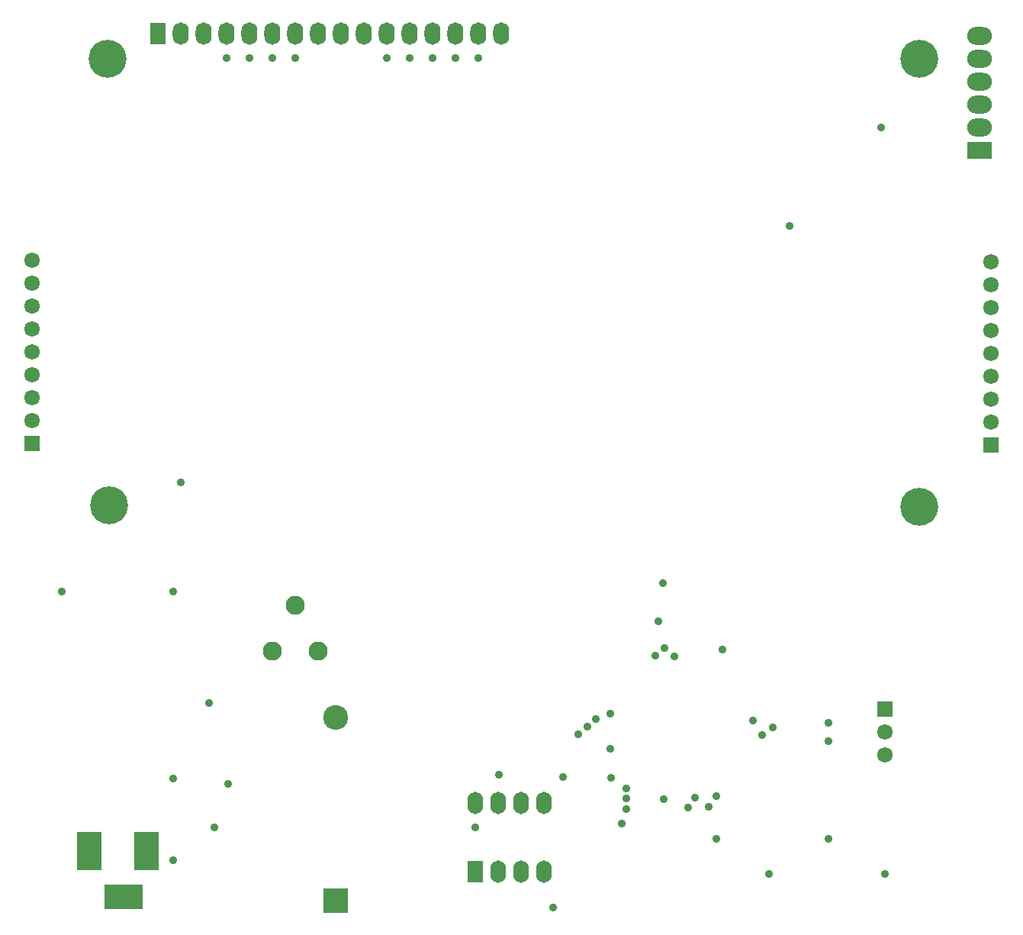
<source format=gbs>
G04*
G04 #@! TF.GenerationSoftware,Altium Limited,Altium Designer,21.0.8 (223)*
G04*
G04 Layer_Color=16711935*
%FSTAX24Y24*%
%MOIN*%
G70*
G04*
G04 #@! TF.SameCoordinates,3F40436D-0E53-4E97-8F6E-D988C466AF24*
G04*
G04*
G04 #@! TF.FilePolarity,Negative*
G04*
G01*
G75*
%ADD40C,0.0678*%
%ADD41R,0.0678X0.0678*%
%ADD42C,0.0830*%
%ADD43C,0.1655*%
%ADD44O,0.0700X0.0980*%
%ADD45R,0.0700X0.0980*%
%ADD46R,0.1080X0.0780*%
%ADD47O,0.1080X0.0780*%
%ADD48R,0.1080X0.1080*%
%ADD49C,0.1080*%
%ADD50R,0.1680X0.1080*%
%ADD51R,0.1080X0.1680*%
%ADD52R,0.0680X0.0980*%
%ADD53O,0.0680X0.0980*%
%ADD54C,0.0356*%
D40*
X0562Y01785D02*
D03*
Y01885D02*
D03*
X01895Y03245D02*
D03*
Y03945D02*
D03*
Y03845D02*
D03*
Y03745D02*
D03*
Y03645D02*
D03*
Y03545D02*
D03*
Y03445D02*
D03*
Y03345D02*
D03*
X06085Y0324D02*
D03*
Y0394D02*
D03*
Y0384D02*
D03*
Y0374D02*
D03*
Y0364D02*
D03*
Y0354D02*
D03*
Y0344D02*
D03*
Y0334D02*
D03*
D41*
X0562Y01985D02*
D03*
X01895Y03145D02*
D03*
X06085Y0314D02*
D03*
D42*
X03145Y0224D02*
D03*
X03045Y0244D02*
D03*
X02945Y0224D02*
D03*
D43*
X02225Y04825D02*
D03*
X0223Y02875D02*
D03*
X0577Y04825D02*
D03*
Y0287D02*
D03*
D44*
X03945Y04935D02*
D03*
X03845D02*
D03*
X03745D02*
D03*
X03645D02*
D03*
X03545D02*
D03*
X03445D02*
D03*
X03345D02*
D03*
X03245D02*
D03*
X03145D02*
D03*
X03045D02*
D03*
X02945D02*
D03*
X02845D02*
D03*
X02745D02*
D03*
X02645D02*
D03*
X02545D02*
D03*
D45*
X02445D02*
D03*
D46*
X06035Y04425D02*
D03*
D47*
Y04525D02*
D03*
Y04625D02*
D03*
Y04725D02*
D03*
Y04825D02*
D03*
Y04925D02*
D03*
D48*
X0322Y0115D02*
D03*
D49*
Y0195D02*
D03*
D50*
X02295Y01165D02*
D03*
D51*
X02145Y01365D02*
D03*
X02395D02*
D03*
D52*
X0383Y01275D02*
D03*
D53*
X0393D02*
D03*
X0403D02*
D03*
X0413D02*
D03*
X0383Y01575D02*
D03*
X0393D02*
D03*
X0403D02*
D03*
X0413D02*
D03*
D54*
X05375Y01845D02*
D03*
Y01925D02*
D03*
X0442Y019655D02*
D03*
X02545Y02975D02*
D03*
X0275Y0166D02*
D03*
X0269Y014699D02*
D03*
X026678Y020122D02*
D03*
X02025Y025D02*
D03*
X0251D02*
D03*
X025106Y016806D02*
D03*
Y01325D02*
D03*
X05205Y04095D02*
D03*
X047Y02215D02*
D03*
X046195Y0222D02*
D03*
X046595Y022505D02*
D03*
X05605Y04525D02*
D03*
X03845Y0483D02*
D03*
X0513Y01905D02*
D03*
X05085Y018715D02*
D03*
X02745Y0483D02*
D03*
X02845D02*
D03*
X02945D02*
D03*
X03045D02*
D03*
X03445D02*
D03*
X03545D02*
D03*
X03645D02*
D03*
X03745D02*
D03*
X0562Y01265D02*
D03*
X05375Y0142D02*
D03*
X046497Y02535D02*
D03*
X0491Y02245D02*
D03*
X0463Y0237D02*
D03*
X0449Y0164D02*
D03*
Y01595D02*
D03*
X04885Y01605D02*
D03*
X043567Y019433D02*
D03*
X042153Y016897D02*
D03*
X0428Y01875D02*
D03*
X0432Y0191D02*
D03*
X046535Y015915D02*
D03*
X0449Y0155D02*
D03*
X0447Y01485D02*
D03*
X04425Y01685D02*
D03*
X0476Y01555D02*
D03*
X050435Y019365D02*
D03*
X04791Y016D02*
D03*
X048508Y015596D02*
D03*
X0442Y018105D02*
D03*
X0383Y0147D02*
D03*
X0417Y0112D02*
D03*
X05115Y01265D02*
D03*
X04885Y0142D02*
D03*
X03935Y017D02*
D03*
M02*

</source>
◆ ◆ ◆ ◆ ◆
_Exercise brief_
Everything in the records above must be restated verbatim, save for the pictures.

_Task answer_
<source format=gbs>
G04*
G04 #@! TF.GenerationSoftware,Altium Limited,Altium Designer,21.0.8 (223)*
G04*
G04 Layer_Color=16711935*
%FSTAX24Y24*%
%MOIN*%
G70*
G04*
G04 #@! TF.SameCoordinates,3F40436D-0E53-4E97-8F6E-D988C466AF24*
G04*
G04*
G04 #@! TF.FilePolarity,Negative*
G04*
G01*
G75*
%ADD40C,0.0678*%
%ADD41R,0.0678X0.0678*%
%ADD42C,0.0830*%
%ADD43C,0.1655*%
%ADD44O,0.0700X0.0980*%
%ADD45R,0.0700X0.0980*%
%ADD46R,0.1080X0.0780*%
%ADD47O,0.1080X0.0780*%
%ADD48R,0.1080X0.1080*%
%ADD49C,0.1080*%
%ADD50R,0.1680X0.1080*%
%ADD51R,0.1080X0.1680*%
%ADD52R,0.0680X0.0980*%
%ADD53O,0.0680X0.0980*%
%ADD54C,0.0356*%
D40*
X0562Y01785D02*
D03*
Y01885D02*
D03*
X01895Y03245D02*
D03*
Y03945D02*
D03*
Y03845D02*
D03*
Y03745D02*
D03*
Y03645D02*
D03*
Y03545D02*
D03*
Y03445D02*
D03*
Y03345D02*
D03*
X06085Y0324D02*
D03*
Y0394D02*
D03*
Y0384D02*
D03*
Y0374D02*
D03*
Y0364D02*
D03*
Y0354D02*
D03*
Y0344D02*
D03*
Y0334D02*
D03*
D41*
X0562Y01985D02*
D03*
X01895Y03145D02*
D03*
X06085Y0314D02*
D03*
D42*
X03145Y0224D02*
D03*
X03045Y0244D02*
D03*
X02945Y0224D02*
D03*
D43*
X02225Y04825D02*
D03*
X0223Y02875D02*
D03*
X0577Y04825D02*
D03*
Y0287D02*
D03*
D44*
X03945Y04935D02*
D03*
X03845D02*
D03*
X03745D02*
D03*
X03645D02*
D03*
X03545D02*
D03*
X03445D02*
D03*
X03345D02*
D03*
X03245D02*
D03*
X03145D02*
D03*
X03045D02*
D03*
X02945D02*
D03*
X02845D02*
D03*
X02745D02*
D03*
X02645D02*
D03*
X02545D02*
D03*
D45*
X02445D02*
D03*
D46*
X06035Y04425D02*
D03*
D47*
Y04525D02*
D03*
Y04625D02*
D03*
Y04725D02*
D03*
Y04825D02*
D03*
Y04925D02*
D03*
D48*
X0322Y0115D02*
D03*
D49*
Y0195D02*
D03*
D50*
X02295Y01165D02*
D03*
D51*
X02145Y01365D02*
D03*
X02395D02*
D03*
D52*
X0383Y01275D02*
D03*
D53*
X0393D02*
D03*
X0403D02*
D03*
X0413D02*
D03*
X0383Y01575D02*
D03*
X0393D02*
D03*
X0403D02*
D03*
X0413D02*
D03*
D54*
X05375Y01845D02*
D03*
Y01925D02*
D03*
X0442Y019655D02*
D03*
X02545Y02975D02*
D03*
X0275Y0166D02*
D03*
X0269Y014699D02*
D03*
X026678Y020122D02*
D03*
X02025Y025D02*
D03*
X0251D02*
D03*
X025106Y016806D02*
D03*
Y01325D02*
D03*
X05205Y04095D02*
D03*
X047Y02215D02*
D03*
X046195Y0222D02*
D03*
X046595Y022505D02*
D03*
X05605Y04525D02*
D03*
X03845Y0483D02*
D03*
X0513Y01905D02*
D03*
X05085Y018715D02*
D03*
X02745Y0483D02*
D03*
X02845D02*
D03*
X02945D02*
D03*
X03045D02*
D03*
X03445D02*
D03*
X03545D02*
D03*
X03645D02*
D03*
X03745D02*
D03*
X0562Y01265D02*
D03*
X05375Y0142D02*
D03*
X046497Y02535D02*
D03*
X0491Y02245D02*
D03*
X0463Y0237D02*
D03*
X0449Y0164D02*
D03*
Y01595D02*
D03*
X04885Y01605D02*
D03*
X043567Y019433D02*
D03*
X042153Y016897D02*
D03*
X0428Y01875D02*
D03*
X0432Y0191D02*
D03*
X046535Y015915D02*
D03*
X0449Y0155D02*
D03*
X0447Y01485D02*
D03*
X04425Y01685D02*
D03*
X0476Y01555D02*
D03*
X050435Y019365D02*
D03*
X04791Y016D02*
D03*
X048508Y015596D02*
D03*
X0442Y018105D02*
D03*
X0383Y0147D02*
D03*
X0417Y0112D02*
D03*
X05115Y01265D02*
D03*
X04885Y0142D02*
D03*
X03935Y017D02*
D03*
M02*

</source>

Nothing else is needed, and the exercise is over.